* _FRAGMENTO_:
════

En el artículo que escribí el 8 de marzo para que no olvidáramos a Victoire Indaguire, decía que estaba “encarcelada injustamente, en las siniestras cárceles de Kagame, donde para colmo de ironía o burla los presos visten de rosa. ¡El color que representa el optimismo!”. (1)
Me quedé corta al calificar esas cárceles. Estos días he podido acercarme más a la realidad de las cárceles ruandesas, gracias a los libros de dos testimonios privilegiados: el del Padre Guy Theunis, misionero en Rwanda desde 1970 à 1994 y encarcelado durante 75 días en la cárcel de Kigali y el de Carine Tertsakian, investigadora responsable de Amnistía Internacional en Ruanda de 1995 a 2000 y de Human Right Watch de 2001 a 2005, Carine visitó en numerosas ocasiones las cárceles del país de las mil colinas, que en tiempos felices alguien llamó “el arpa de Imana”.
Según estos testimonios se puede decir sin exagerar que las cárceles de Ruanda son a la vez infierno y limbo jurídico; un infierno por las condiciones de vida que en ellas se dan y un limbo jurídico porque dieciocho años después del genocidio, allí sigue habiendo miles de personas sin ser juzgadas, sin haber sido interrogadas, sin expediente, y con la impresión, como decía hace pocos meses uno de ellas “que quieren hacernos morir aquí”.
Hoy quisiera hablar del libro de Carine Tertsakian. Ella conoció muy de cerca la situación de varias cárceles de Rwanda. En “El Castillo” nos narra la vida de los internos, durante los diez años que siguieron al genocidio de 1994, que hizo 500.000 muertos. (2)
Un relato “a la vez cautivante, fascinante y profundamente emotivo, que ilustra la capacidad de seres humanos a sobrevivir en las condiciones más extremas”, escribe Alison des Forges, historiadora y escritora especialista de Ruanda.

════

* _DATOS SACADOS_:

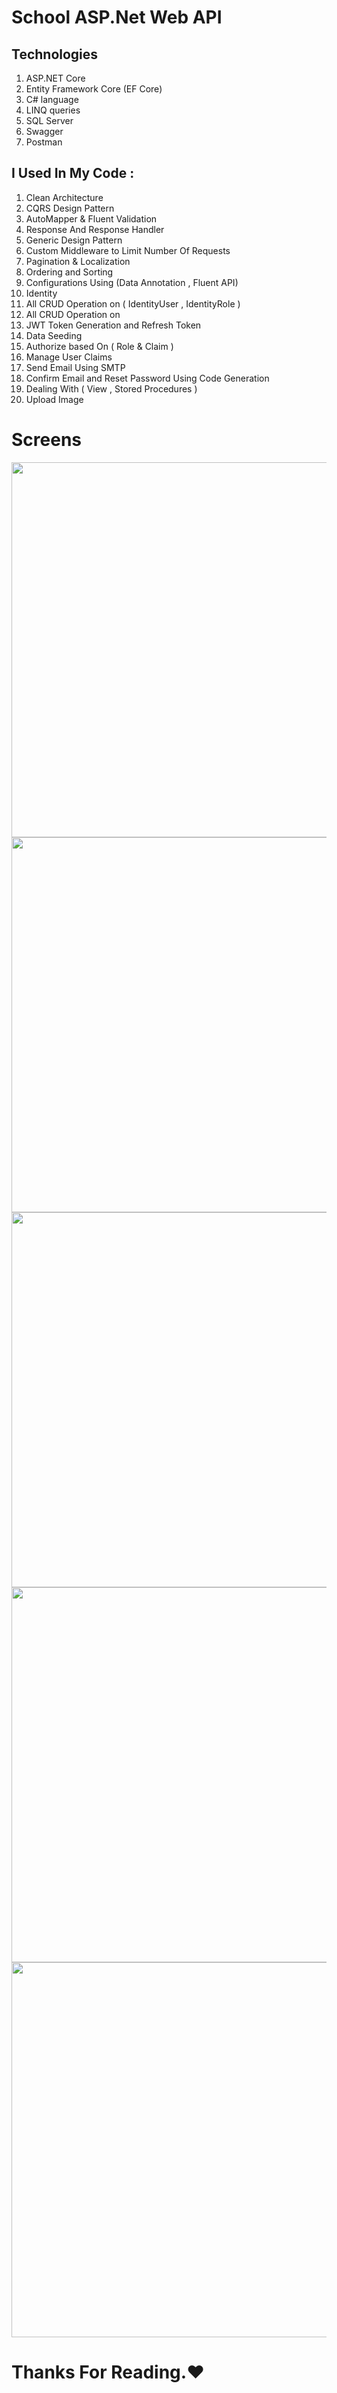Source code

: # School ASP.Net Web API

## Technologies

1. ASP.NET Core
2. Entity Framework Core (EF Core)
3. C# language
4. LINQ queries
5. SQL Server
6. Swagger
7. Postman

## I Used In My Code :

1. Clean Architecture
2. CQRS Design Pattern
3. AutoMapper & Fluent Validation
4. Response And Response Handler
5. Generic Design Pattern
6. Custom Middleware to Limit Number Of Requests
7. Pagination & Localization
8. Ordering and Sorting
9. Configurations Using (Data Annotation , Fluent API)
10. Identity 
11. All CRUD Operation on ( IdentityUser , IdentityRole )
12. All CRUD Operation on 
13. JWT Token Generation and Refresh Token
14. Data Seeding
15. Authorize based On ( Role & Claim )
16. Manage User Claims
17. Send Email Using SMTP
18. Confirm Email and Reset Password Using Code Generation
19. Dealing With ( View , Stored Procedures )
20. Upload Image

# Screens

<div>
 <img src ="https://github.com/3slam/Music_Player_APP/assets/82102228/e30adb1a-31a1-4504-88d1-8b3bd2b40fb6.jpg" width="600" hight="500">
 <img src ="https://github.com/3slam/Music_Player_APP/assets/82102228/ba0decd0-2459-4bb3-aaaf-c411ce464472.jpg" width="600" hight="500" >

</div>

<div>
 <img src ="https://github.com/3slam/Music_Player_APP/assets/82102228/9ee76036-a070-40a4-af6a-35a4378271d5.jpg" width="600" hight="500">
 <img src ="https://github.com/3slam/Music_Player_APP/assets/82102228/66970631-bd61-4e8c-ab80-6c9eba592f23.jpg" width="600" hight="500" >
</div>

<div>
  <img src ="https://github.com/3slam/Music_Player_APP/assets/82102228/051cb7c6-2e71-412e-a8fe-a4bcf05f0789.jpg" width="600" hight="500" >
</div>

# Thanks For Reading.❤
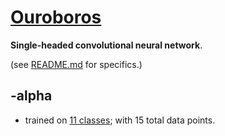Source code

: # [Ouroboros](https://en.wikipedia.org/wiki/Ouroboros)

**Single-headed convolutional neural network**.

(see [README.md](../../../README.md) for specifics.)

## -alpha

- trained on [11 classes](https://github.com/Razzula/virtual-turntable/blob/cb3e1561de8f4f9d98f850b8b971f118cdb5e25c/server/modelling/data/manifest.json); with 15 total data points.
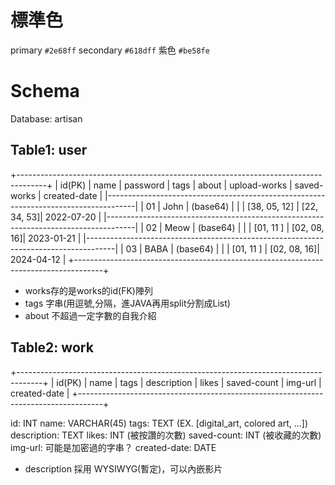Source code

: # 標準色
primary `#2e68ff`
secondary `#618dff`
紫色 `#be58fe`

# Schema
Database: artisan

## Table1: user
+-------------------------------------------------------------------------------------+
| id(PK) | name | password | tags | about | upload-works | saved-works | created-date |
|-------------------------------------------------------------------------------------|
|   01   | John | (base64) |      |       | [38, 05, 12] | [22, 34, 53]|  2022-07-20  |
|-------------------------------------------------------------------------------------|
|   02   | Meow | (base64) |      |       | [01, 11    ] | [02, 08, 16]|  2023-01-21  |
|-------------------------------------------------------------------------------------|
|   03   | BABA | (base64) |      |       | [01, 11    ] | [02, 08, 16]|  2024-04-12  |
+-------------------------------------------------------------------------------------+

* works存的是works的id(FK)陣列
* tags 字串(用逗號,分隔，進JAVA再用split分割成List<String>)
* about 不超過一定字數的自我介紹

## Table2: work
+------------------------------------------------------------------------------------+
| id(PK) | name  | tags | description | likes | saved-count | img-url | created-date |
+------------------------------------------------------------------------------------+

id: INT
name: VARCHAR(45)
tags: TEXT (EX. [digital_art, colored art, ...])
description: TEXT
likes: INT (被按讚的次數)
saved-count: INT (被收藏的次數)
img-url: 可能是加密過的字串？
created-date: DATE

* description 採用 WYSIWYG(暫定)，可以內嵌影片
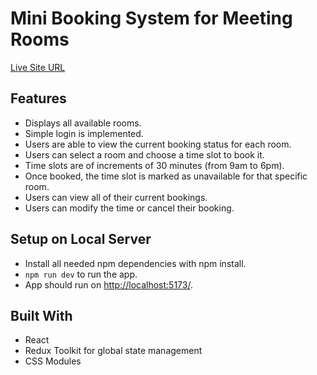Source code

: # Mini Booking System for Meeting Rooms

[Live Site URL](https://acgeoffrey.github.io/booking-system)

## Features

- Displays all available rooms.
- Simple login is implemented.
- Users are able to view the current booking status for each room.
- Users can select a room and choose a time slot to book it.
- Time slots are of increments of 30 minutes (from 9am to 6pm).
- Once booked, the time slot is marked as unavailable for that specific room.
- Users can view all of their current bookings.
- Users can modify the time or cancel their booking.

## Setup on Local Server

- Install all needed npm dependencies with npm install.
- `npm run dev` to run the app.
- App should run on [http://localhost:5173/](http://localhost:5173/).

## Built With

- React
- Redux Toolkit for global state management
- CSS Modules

════

* _TAREA 1_:
Contesta con lo que dice el fragmento:
(a) ¿De qué color visten los presos en las cárceles de Kagame?
(b) ¿Cuántos días estuvo encarcelado el Padre Guy Theunis en la cárcel de Kigali?
(c) ¿Cuántos muertos hizo el genocidio de 1994?
* _TAREA 2_:
Copia del fragmento, palabra por palabra, todo lo que va desde "Hoy quisiera hablar" hasta "500.000 muertos. (2)".
El listado no hace falta para nada aquí.

* _TU RESPUESTA 1_:
(a) De rosa.
(b) 75 días.
(c) 500.000.

* _TU RESPUESTA 2_:
Hoy quisiera hablar del libro de Carine Tertsakian. Ella conoció muy de cerca la situación de varias cárceles de Rwanda. En “El Castillo” nos narra la vida de los internos, durante los diez años que siguieron al genocidio de 1994, que hizo 500.000 muertos. (2)